### Excerpt:
»»

The PM's suggestion that the enemies of Brexit have to be defeated at the polls corrodes democracy.

There's only one story in town - Theresa May's decision to call a snap election. From the the Star's "Snap Crackle and Pop" to the FT's "May calls snap election in bid to strengthen hand in Brexit talks", there's only one frontpage today.

There's also only one paper that anyone's talking about: the Mail. "Crush the Saboteurs" is their splash. MPs from across the political spectrum have condemned it. In a rare intervention against the newspaper she is frequently in lockstep with, Theresa May has criticised it too, saying that it "absolutely" does not represent her views, and that dissent is an important part of democracy.

Er, hang about. Not to defend the Mail but their splash can't even be described as the subtext of May's address kicking of the contest yesterday - it's just the text. She started her campaign talking about how Brexit was under threat because of those wreckers in Labour, the Liberal Democrats and the SNP. That's simply not true - on Brexit issues, thanks to the bulk of her own party, the Irish Unionists and the six Labour Brexiteers who reliably vote with the government. And, of course, the large group of Labour MPs who will vote for the deal come what may in order to avoid the ire of their Leave-voting constituents.

««

### Data segment:
»»

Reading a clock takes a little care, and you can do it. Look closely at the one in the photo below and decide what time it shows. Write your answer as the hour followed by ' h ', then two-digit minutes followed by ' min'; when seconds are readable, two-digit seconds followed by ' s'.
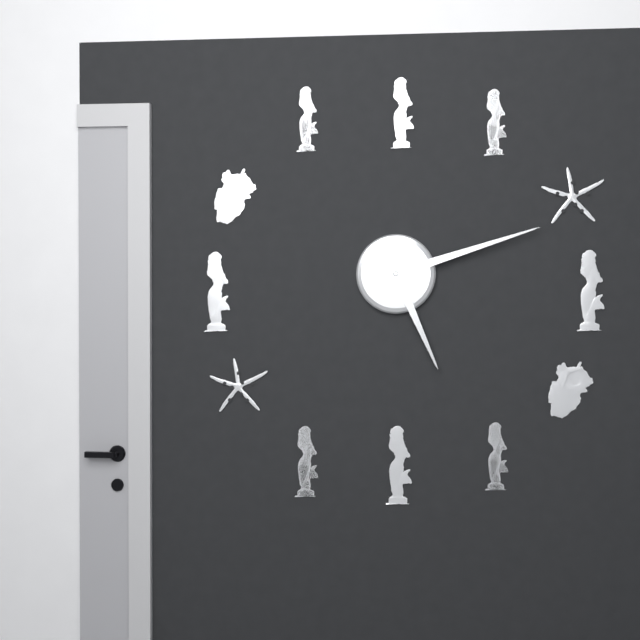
5 h 12 min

««

### Short task 1:
Can you extract the passage of the snap-election commentary that starts at "The PM's suggestion" and ends at "one frontpage today."?
### Short task 2:
Could you continue the commentary on Theresa May's snap election from where it stops?

### Output 1:
The PM's suggestion that the enemies of Brexit have to be defeated at the polls corrodes democracy.

There's only one story in town - Theresa May's decision to call a snap election. From the the Star's "Snap Crackle and Pop" to the FT's "May calls snap election in bid to strengthen hand in Brexit talks", there's only one frontpage today.

### Output 2:
The PM is struggling to get her way, but on domestic issues. On grammar schools, on national insurance contributions, you name it, she can't do it. On every issue other than Brexit, there is a disgruntled faction of the Tory party bigger than her majority. That's the real reason why we're 50 days away from a general election.

Understandably, Theresa May didn't want to kick off her campaign talking about her own impotence. It makes political sense to claim that there are enemies abroad who have to be defeated at the polls. But if we're going to talk about rhetoric that corrodes democracy, we should start at the steps of Downing Street, and not at the offices of the Mail.

Stephen Bush is special correspondent at the New Statesman. His daily briefing, Morning Call, provides a quick and essential guide to domestic and global politics.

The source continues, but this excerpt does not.